Should Scotland be an independent country? Well, yes, of course it should. All countries, surely, should be independent. Otherwise they're provinces, not countries.


This argument depends on the conflation of the two meanings of country. It’s like arguing all independent states should be independent states. But this is frequently what nationalists do. They take the fact that Scotland is a country because it once was independent to justify that it ought to be independent. But this is to use one sense of the word “country” to justify the other, which it could only do by conflating the meanings, a clear instance of a circular argument. Moreover this sort of argument could equally well be used for any place that once was independent, e.g. Bavaria, Lombardy Mercia or even Aberdeenshire.


Through the ambiguity of words the SNP are deliberately attempting to make what should be clear hazy. The United Kingdom is a nation state; people from that nation state are called British rather than United Kingdomers. If asked my citizenship the only correct answer is British. If Scotland becomes independent Scottish people, unless they maintained dual nationality, would cease to be British in the sense of nationality. There is another sense in which Scottish citizens could maintain that they would be British. That is the sense in which they are from the island of Great Britain. But this is not the sense of citizenship. When someone from Northern Ireland says he’s British, he clearly does not mean that he is from the island of Great Britain he’s talking about his citizenship. People from the Republic on the other hand refuse to use the geographical term British Isles and it is therefore highly unlikely that Scots post independence would describe themselves as British. This is just their attempt to cloud the issue. How many nationalists do you know who think of themselves as British? A similar attempt at causing confusing is sometimes made with regard to the union of the crowns. Even if the Queen still was still queen of Scotland and there was in some sense a continuing “United Kingdom” Scotland would not be part of the nation state called the United Kingdom.


What this means can be illustrated by an example. Imagine if at the conclusion of the First World War, Lloyd George had decided to give Berwick back to Scotland as a reward for Scotland’s contribution and in recognition of the wrongness of it being seized in the 1482. No one in the rest of the world would have taken much notice of this as nation states can rearrange their boundaries as they please.
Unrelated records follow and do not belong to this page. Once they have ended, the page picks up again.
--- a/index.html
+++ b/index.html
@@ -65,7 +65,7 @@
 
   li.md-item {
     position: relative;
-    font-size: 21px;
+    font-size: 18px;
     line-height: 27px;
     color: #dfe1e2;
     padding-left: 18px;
But if Scotland were an independent nation state and chose to seize Berwick, this would cause an international incident even if the majority of the citizens of Berwick felt Scottish and wanted to return. The reason for this is that Scotland would be a foreign power and relations between Scotland and the UK would be international relations. If Scotland were not a foreign power, there would be nothing to prevent the UK from holding a plebiscite in Orkney and Shetland giving them the chance to to choose to leave Scotland and join the UK.
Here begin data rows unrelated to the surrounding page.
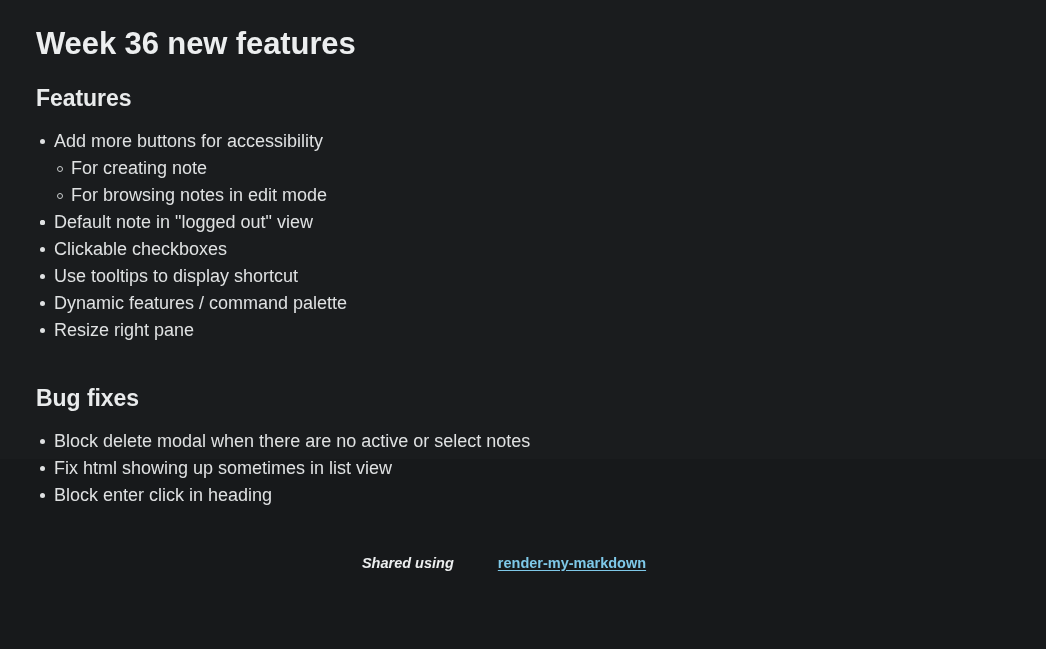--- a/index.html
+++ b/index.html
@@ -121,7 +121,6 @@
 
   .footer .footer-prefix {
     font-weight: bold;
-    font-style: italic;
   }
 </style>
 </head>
Whether or not we describe someone as foreign depends on the fact that the word “foreign” is ambiguous and can be used in a variety of ways. But this should not be used as a means of obfuscating basic facts. The goal of independence is to create a new sovereign nation state. It is the gaining of sovereignty that would make us all live in a foreign power. Our relations with the other parts of what is now the UK would cease to be internal and would become external or international. Whether we thought of our former compatriots as foreign or not would probably depend on how we got on with them. My guess is that most Ukrainians now think of Russians as foreigners. But how people use the word “foreign” is frankly beside the point.  A nation state has a special obligation to its own citizens and generally acts in the interests of those citizens. A nation state has no particular obligations to the citizens of another nation state unless by virtue of an international agreement. Thus even if I don’t call my American cousin a foreigner I have no right to live or work there and the relationship between our states is an international relationship governed by the Foreign Office. That is the reality no matter how we try to play with words. Independence would make us a foreign land.